Ready or not, ‘Tis the season for family, food and fellowship! For some families, this is a celebratory time to take a break and connect with loved ones. But for many, it is a stressful occasion full of competing emotions, travel schedules, hosting duties, holiday expenses, disrupted routines, unresolved conflict and misaligned expectations. These stressors can provoke anxiety and depression, thus turning a wonderful season into a woeful one.
Every member of a family has their own stress points and coping strategies, but the need for support is universal. Working together as a family to support each other through any trial and tribulations brought on by the holiday season can ease stress and facilitate connection. Below are five strategies for navigating the holiday season as a family.
1. Set a family Intention for your time together.
Intentions provide direction, purpose and motivation. By setting an intention as a family, you are already bonding over your shared focus for your time together even before it begins!
To set a family intention, ask each member of the family one word to describe what he or she would like the day to be like. These can be words like happy, fun, peaceful, relaxing, etc. Put your words together and finish this sentence, “Today, we are going to have a (word 1), (word 2), (word 3), (word 4) day!
2. Create a Safe Space.
Often, when we feel stressed, it’s a good idea to take a break from the chaos. As a family, designate a safe space that can be utilized for a little quiet time, if needed. This can be a specific room in the house, chair on the porch or even the car (if you are traveling). Make sure each member of the family understands where the safe space is, what it is for and who to notify if he or she needs to take a break.
3. Implement a “Blackout.”
Though phones, iPads and computers are prevalent in our culture today, too much screen time can induce depression, anxiety, isolation, and low self-esteem. These obstacles can increase stress and impact the families’ ability to connect. To help facilitate quality time, consider a device “blackout” time.

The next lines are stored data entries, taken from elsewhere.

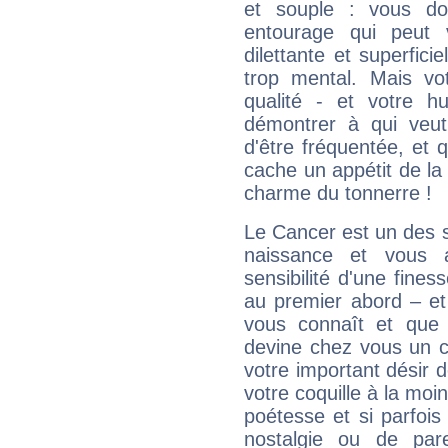
et souple : vous do
entourage qui peut
dilettante et superfici
trop mental. Mais vot
qualité - et votre 
démontrer à qui veut
d'être fréquentée, et q
cache un appétit de la 
charme du tonnerre !
Le Cancer est un des 
naissance et vous 
sensibilité d'une fines
au premier abord – et
vous connaît et que 
devine chez vous un c
votre important désir d
votre coquille à la moi
poétesse et si parfoi
nostalgie ou de par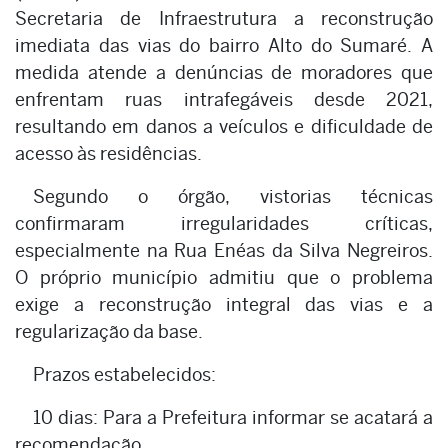
Secretaria de Infraestrutura a reconstrução
imediata das vias do bairro Alto do Sumaré. A
medida atende a denúncias de moradores que
enfrentam ruas intrafegáveis desde 2021,
resultando em danos a veículos e dificuldade de
acesso às residências.
Segundo o órgão, vistorias técnicas
confirmaram irregularidades críticas,
especialmente na Rua Enéas da Silva Negreiros.
O próprio município admitiu que o problema
exige a reconstrução integral das vias e a
regularização da base.
Prazos estabelecidos:
10 dias: Para a Prefeitura informar se acatará a
recomendação.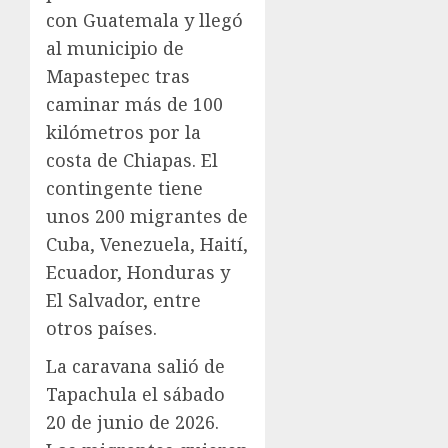
con Guatemala y llegó
al municipio de
Mapastepec tras
caminar más de 100
kilómetros por la
costa de Chiapas. El
contingente tiene
unos 200 migrantes de
Cuba, Venezuela, Haití,
Ecuador, Honduras y
El Salvador, entre
otros países.
La caravana salió de
Tapachula el sábado
20 de junio de 2026.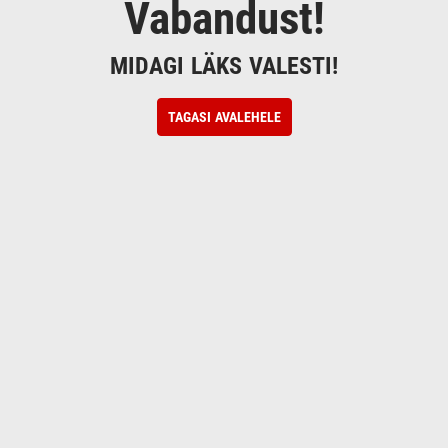
Vabandust!
MIDAGI LÄKS VALESTI!
TAGASI AVALEHELE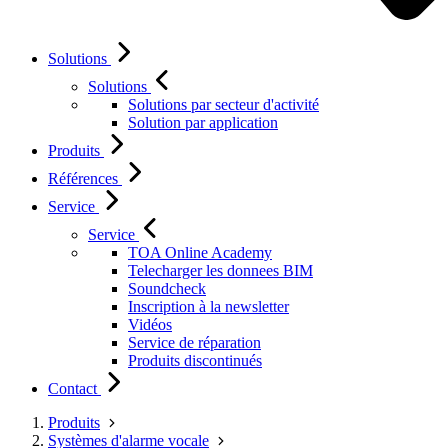
Solutions
Solutions
Solutions par secteur d'activité
Solution par application
Produits
Références
Service
Service
TOA Online Academy
Telecharger les donnees BIM
Soundcheck
Inscription à la newsletter
Vidéos
Service de réparation
Produits discontinués
Contact
Produits
Systèmes d'alarme vocale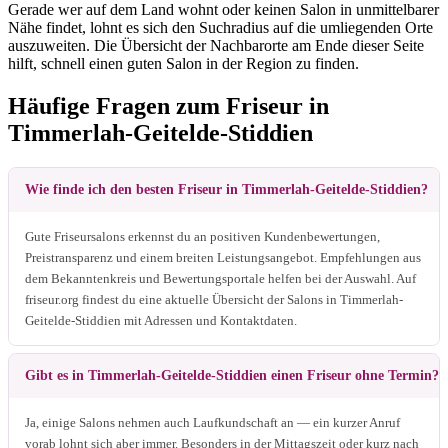
Gerade wer auf dem Land wohnt oder keinen Salon in unmittelbarer
Nähe findet, lohnt es sich den Suchradius auf die umliegenden Orte
auszuweiten. Die Übersicht der Nachbarorte am Ende dieser Seite
hilft, schnell einen guten Salon in der Region zu finden.
Häufige Fragen zum Friseur in
Timmerlah-Geitelde-Stiddien
Wie finde ich den besten Friseur in Timmerlah-Geitelde-Stiddien?
Gute Friseursalons erkennst du an positiven Kundenbewertungen,
Preistransparenz und einem breiten Leistungsangebot. Empfehlungen aus
dem Bekanntenkreis und Bewertungsportale helfen bei der Auswahl. Auf
friseur.org findest du eine aktuelle Übersicht der Salons in Timmerlah-
Geitelde-Stiddien mit Adressen und Kontaktdaten.
Gibt es in Timmerlah-Geitelde-Stiddien einen Friseur ohne Termin?
Ja, einige Salons nehmen auch Laufkundschaft an — ein kurzer Anruf
vorab lohnt sich aber immer. Besonders in der Mittagszeit oder kurz nach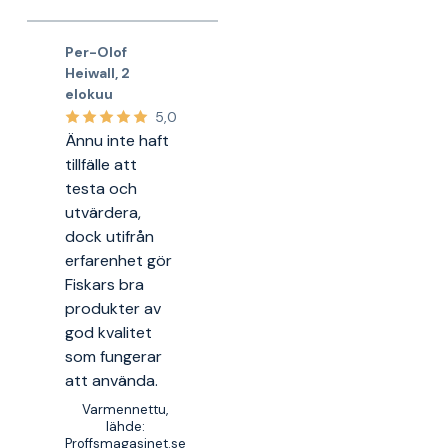
Per-Olof
Heiwall
,
2
elokuu
5,0
Ännu inte haft
tillfälle att
testa och
utvärdera,
dock utifrån
erfarenhet gör
Fiskars bra
produkter av
god kvalitet
som fungerar
att använda.
Varmennettu,
lähde:
Proffsmagasinet.se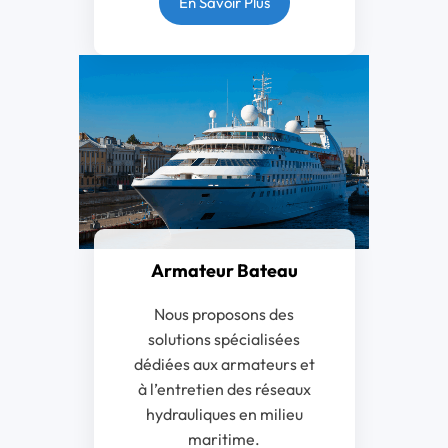
En Savoir Plus
Armateur Bateau
Nous proposons des
solutions spécialisées
dédiées aux armateurs et
à l’entretien des réseaux
hydrauliques en milieu
maritime.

This is a dedicated block of time without any electronic devices present. This could be over meal times, while playing games, family movie night, etc.
To designate a “blackout,” talk with your family about what times of the day they want to have device free time together. When that time arrives, place a basket in the room where members can place their devices for the allotted time. When the time is up, everyone can reclaim his or her electronics.
4. Practice Gratitude.
Practicing gratitude increases physical and psychological health, as well as, overall happiness. In short, when we focus on the things that make us feel good, it is harder to focus on the things that make us feel bad. And even better, talking gratitude is easy, free and a great group activity! Here are some ideas for practicing gratitude as a family:
- On the way to a holiday gathering, have each person in the car list three things they are grateful for
- Turn it into a game: Every time someone says a “special” word (example: turkey or Santa) each member has to say something they are grateful for
- Before opening a gift, the present opener must first say one thing they are grateful for
- At meal times, take turns going around the table sharing one thing each person is grateful for
- At bedtime, each person lists three things they are grateful for from that day
5. Play Together
Play is the antithesis of stress. It promotes connection, healing, resilience, trust, safety and vitality. So get the whole family together and try something new!